I visited the comics shop today, more and more a thing I do based on specific books coming out rather than as a once-a-week affair. This time I was looking for FINAL CRISIS #2, being the latest issue in DC's latest opus. It wasn't very good.
This time last year I was doing a lot of comics research. I was chest-deep in a comics writing project and getting ready for my first San Diego Con -- I wanted to know who to talk to, I wanted to understand the latest market trends, I wanted to be up on what comics people were up on. I generally want that anyway, but last summer, it was with a specific ambition and a specific drive that I immersed myself in the online comicsphere.
Well. It's been a long year, yeah? Perhaps evidenced by the last post below this one being from last August.

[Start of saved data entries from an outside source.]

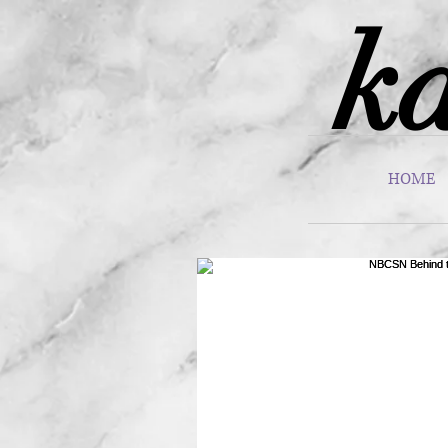
ka
HOME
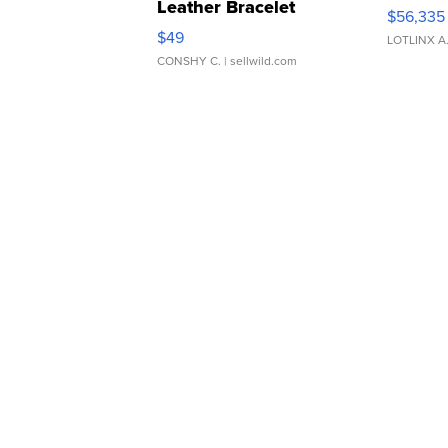
Leather Bracelet
$56,335
Adjustable Buckle Clo...
$49
LOTLINX A
CONSHY C.
| sellwild.com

Last year I was excited by the World Of Comics -- maybe because I was writing a lot of them -- but the comicsphere in June 2008 is a bleak kind of place. There are still comics I love -- American Elf and Achewood are still strips I look at every single day -- but trips to the comics shop tend to be disappointing. Grant Morrison writes superhero comics as good as they come, and a few months ago his and Frank Quitely's ALL-STAR SUPERMAN #10 was probably the finest Superman story that's ever seen print -- but with FINAL CRISIS it feels like a lot of thunder for not a lot of lightning. It's been two issues of talky-vague-exposition thus far, with a bunch of supervillains having constant meetings in an old movie theater. I'm not even sure WHY they're meeting -- Luthor just seems to show up to the meetings to tell everyone else that he doesn't want to be at the meetings, you know? It's lazy, and the sort of thing a writer's room would shoot down, reinvent, and reconstruct into something better. Maybe I, in spite of my natural inclination to favor the auteur, really just want my commercial fiction written by committee.
And not to get all nerdy on y'all, but Marvel's SECRET INVASION isn't much better. It has a different tone than FINAL CRISIS -- it's built on large panels and bang-splash-'sprise moments that unfortunately aren't as iconic or exciting as they're meant to be. Maybe I'm just lamenting my inability to be entertained by the artform I so enjoyed in the halcyon days of youth, but it's seriously a bummer to not be able to pick up a colorful packet of superheroes and walk away at least SOMEWHAT entertained. They're just not being good storytellers at Marvel and DC these days. I don't mean "these days" as compared to whenever you and I were reading comics as kids -- I mean these days as opposed to a few years ago. Or even a few months ago. RUNAWAYS and ASTONISHING X-MEN were able to entertain and tell competent stories, THE IMMORTAL IRON FIST took a decades-old character and did him done right, and BATMAN: THE DARK KNIGHT DETECTIVE was able to tell a story the way they USED to tell 'em without seeming like a trip down nostalgia lane ...
What I mean to say is, it looks like my own personal comics-universe is in a bit of a slump these days. It's fun to read the FOURTH WORLD reprints and all, but as a rule, I'd much rather get lost in something New and Young and Rad.
More on misanthropy later. Hello, interweb. It's nice to see you again.